Holding an old penny today is a curious experience. It feels so large and so heavy compared to the footling tiddlywink counter we so aptly call a 'p'. It is a marvel of classic design, with its proud image of Britannia, and its stylised, cryptic inscription - itself almost a summary of English history over the last five hundred years - garlanding the monarch's head. Moreover, it is not an isolated example like our current coin, which feels like a litter's runt: the same majestic form can be found in a great series which tracks centuries of Royalty in England.
Nor was this a theoretical assemblage. Until decimalisation - that long, mincing weasel word for British money's equivalent to the destruction of the Library of Alexandria - nearly two hundred years of the past was to be found in your pocket, every day. Searching through each handful of change made even the most mundane of financial transactions an adventure, a chance to stumble across a treasure subtly hidden by being everywhere.
Coins of Elizabeth II and George VI predominated; but those of George V and Edward VII were common too. The former looked like the last Russian tsar, or perhaps Tchaikovsky, while the latter had the bald head of an all-in wrestler and the facial hair of an Airedale. With characteristic formality each succeeding king or queen faced in alternating directions, partners in a regal pavan, making some look back to their predecessor, and others gaze ahead, as if trying to descry the future and the features that would one day in turn look back at them.

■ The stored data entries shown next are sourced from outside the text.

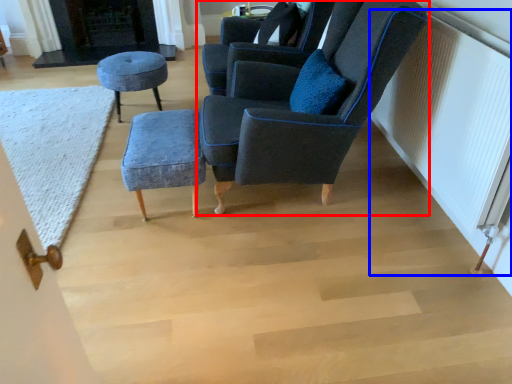
Question: Which object is closer to the camera taking this photo, chair (highlighted by a red box) or radiator (highlighted by a blue box)?

Choices:
 (A) chair
 (B) radiator

Answer: (B)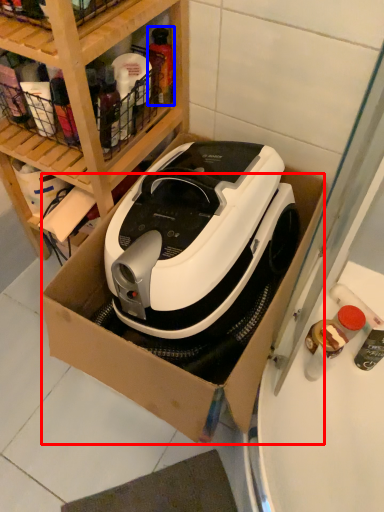
Question: Which object appears closest to the camera in this image, cardboard box (highlighted by a red box) or bottle (highlighted by a blue box)?

Choices:
 (A) cardboard box
 (B) bottle

Answer: (A)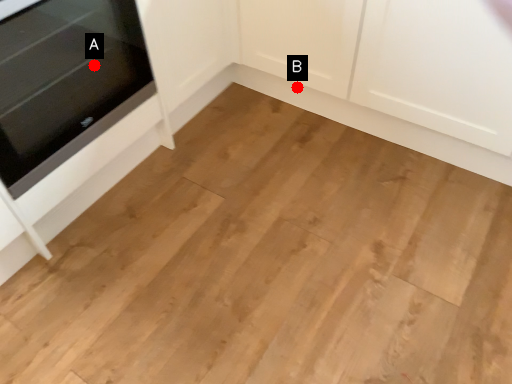
Question: Two points are circled on the image, labeled by A and B beside each circle. Among these points, which one is nearest to the camera?

Choices:
 (A) A is closer
 (B) B is closer

Answer: (A)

But more exciting than any of these were the coins of Victoria. In her sixty-five years as queen, billions of pennies were issued. Though most were recalled to the Mint, surprising numbers survived down to our own day, and were to be found occasionally amongst the coinage of her descendants like an immortal old dowager turning up unexpectedly at a family gathering. The length of her reign meant that her portrait changed several times, from the delicate young girl at the start - looking like something out of a Jane Austen novel - to the stout and dour old woman at the end, when the empress of a third of the world lived out her long widowhood in sadness and comparative solitude.
Finding any of her incarnations always sent a thrill through me. This coin, I thought, has seen a hundred years of the world, been handled by half the nation, bought a million objects; what a story it could tell. And I remembered one of those immortal school essay topics - 'The life of a penny' - which seemed so pointless then, but which now acquired a deeper wisdom. A wisdom cut off now, just as that great metal river of coins pouring down through history has been cut off, dammed, diverted, and turned into the feeble trickle we know today.